Input data Start Marker

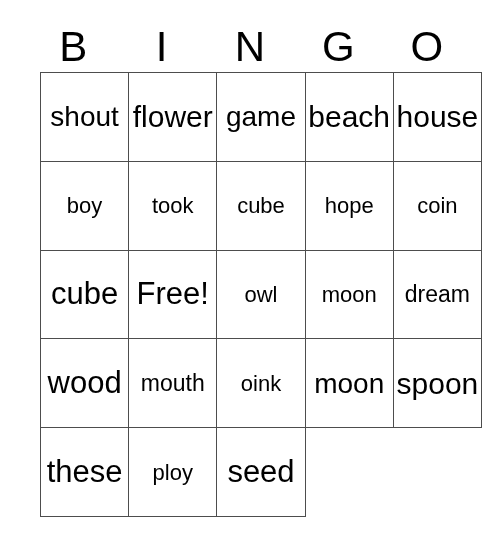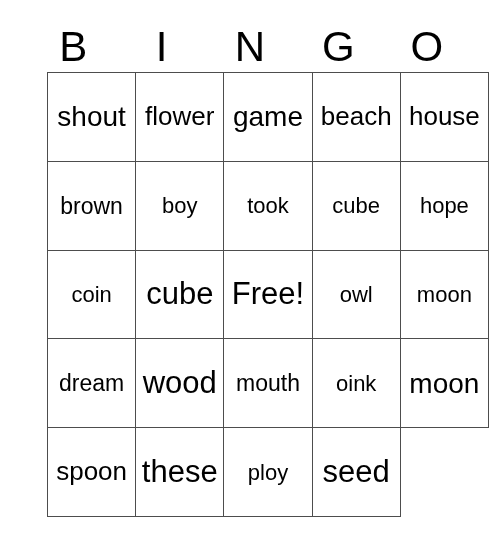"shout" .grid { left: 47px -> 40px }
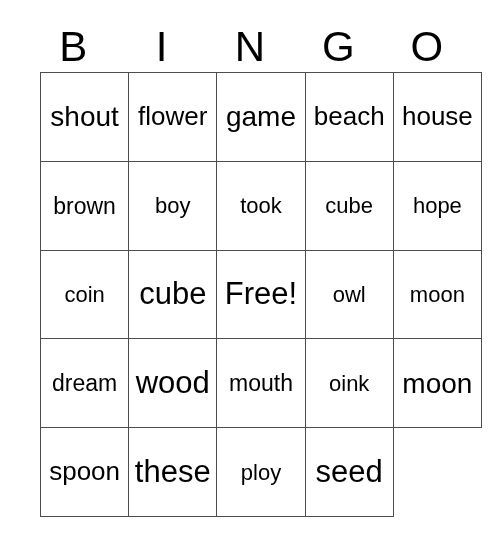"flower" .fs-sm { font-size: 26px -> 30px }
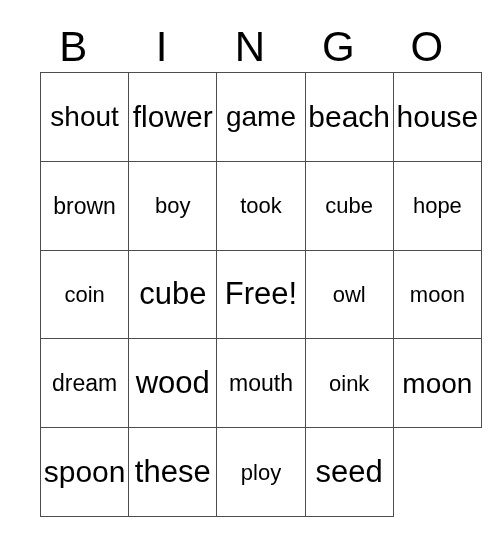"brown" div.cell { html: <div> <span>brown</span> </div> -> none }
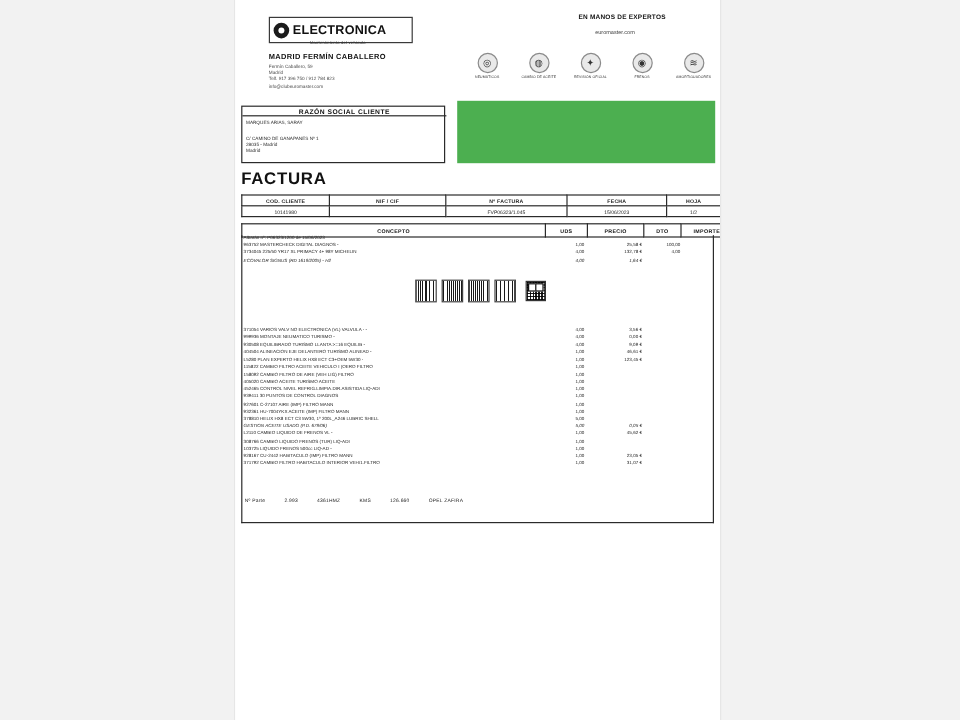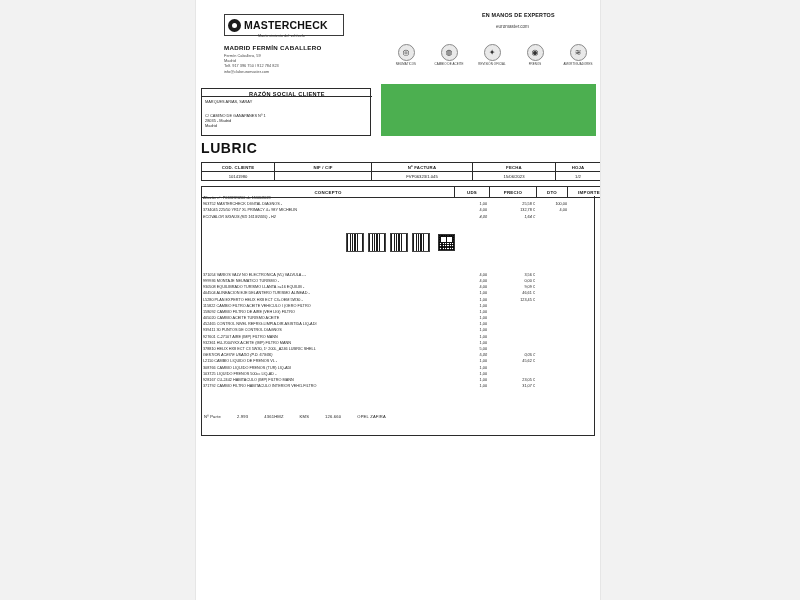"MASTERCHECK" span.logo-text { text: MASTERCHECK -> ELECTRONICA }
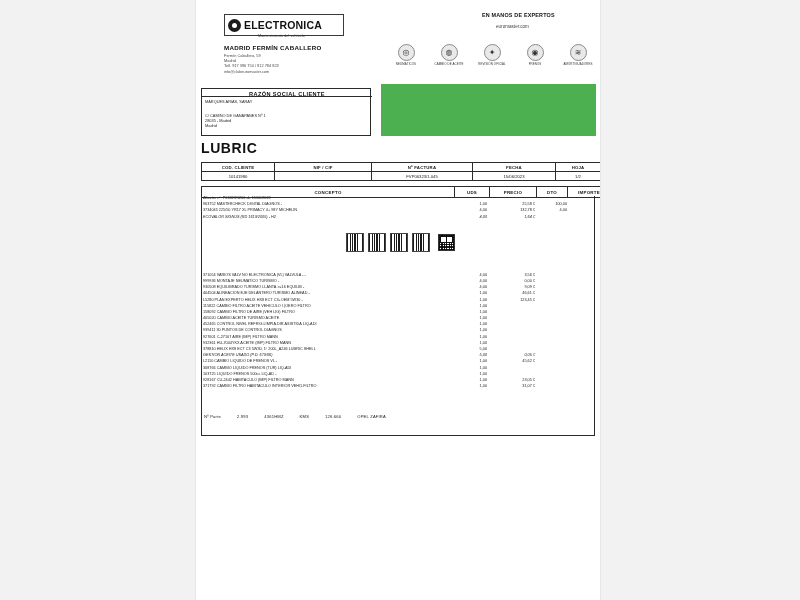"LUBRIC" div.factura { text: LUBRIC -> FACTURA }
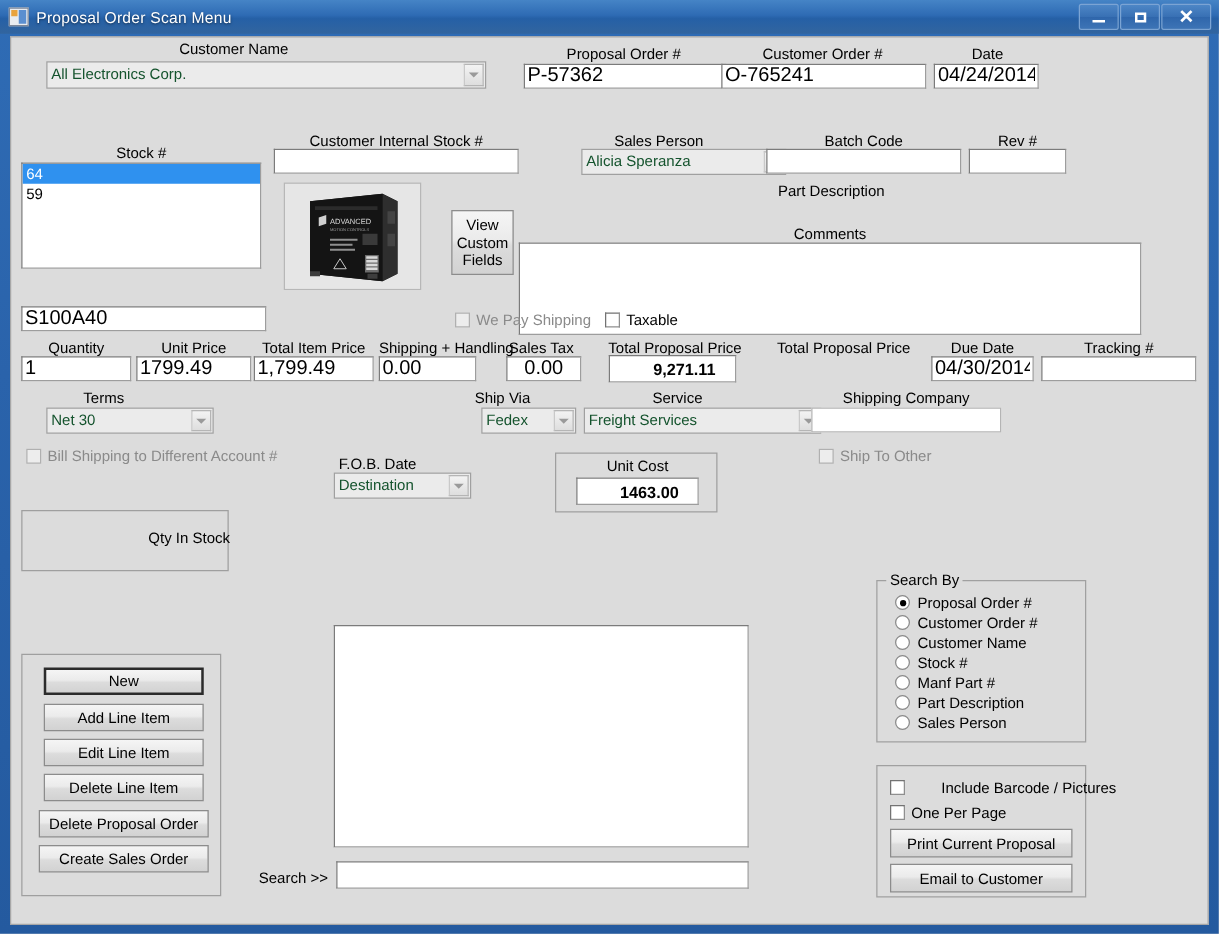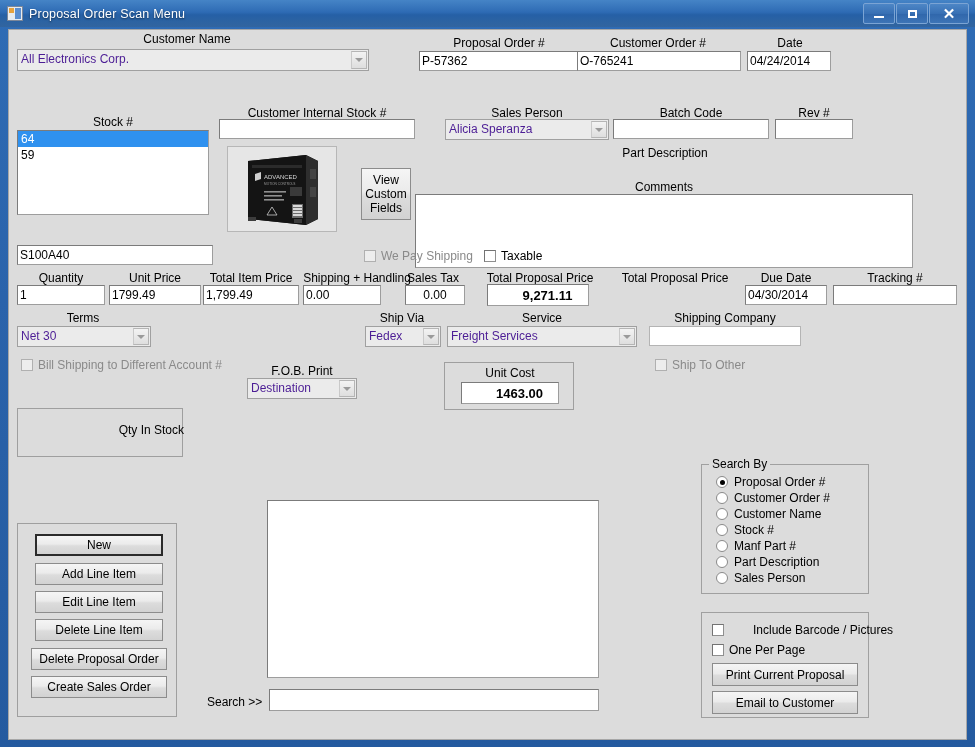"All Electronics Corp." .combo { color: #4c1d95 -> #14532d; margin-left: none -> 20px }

Input data End Marker
Input data Start Marker

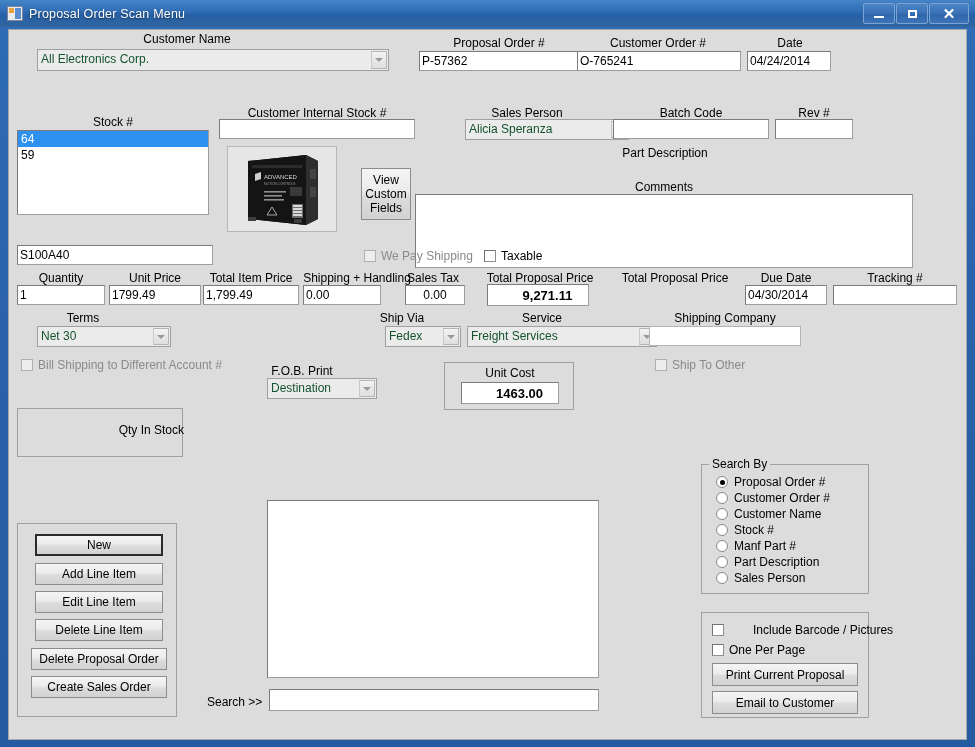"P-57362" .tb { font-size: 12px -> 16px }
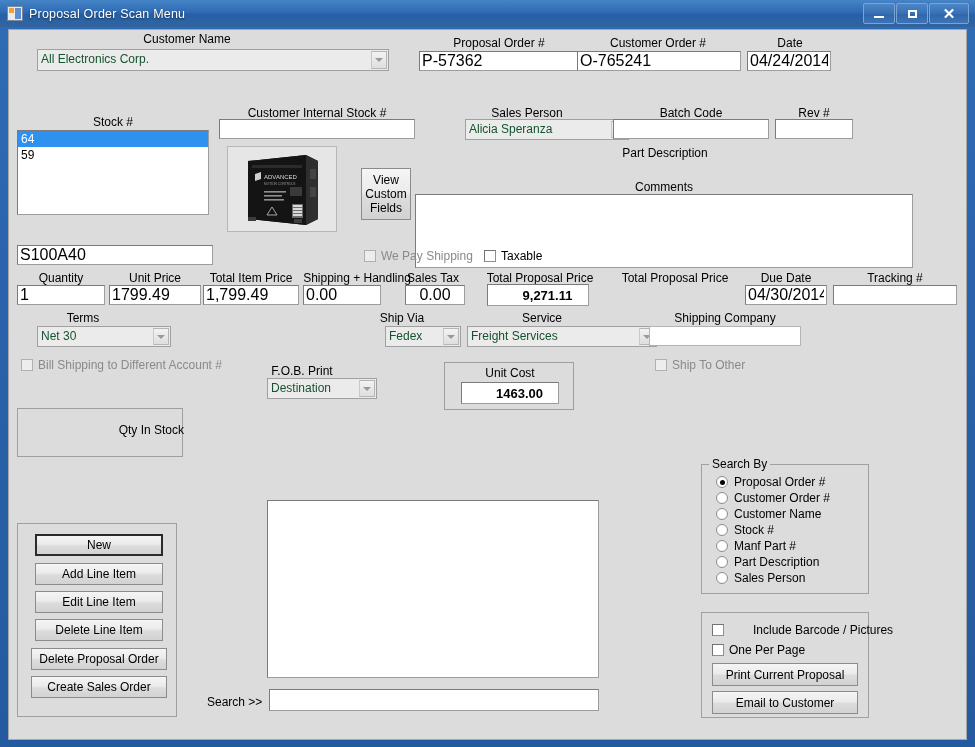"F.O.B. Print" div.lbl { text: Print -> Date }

Input data End Marker

▸ The task
Although pictures appear among the entries, please set down only the lines from the one with "font-size: 26px ->" up to and including the one with "color: #4c1d95 ->", word for word.

▸ Task answer
"flower" .fs-sm { font-size: 26px -> 30px }
"brown" div.cell { html: <div> <span>brown</span> </div> -> none }
"MASTERCHECK" span.logo-text { text: MASTERCHECK -> ELECTRONICA }
"LUBRIC" div.factura { text: LUBRIC -> FACTURA }
"All Electronics Corp." .combo { color: #4c1d95 -> #14532d; margin-left: none -> 20px }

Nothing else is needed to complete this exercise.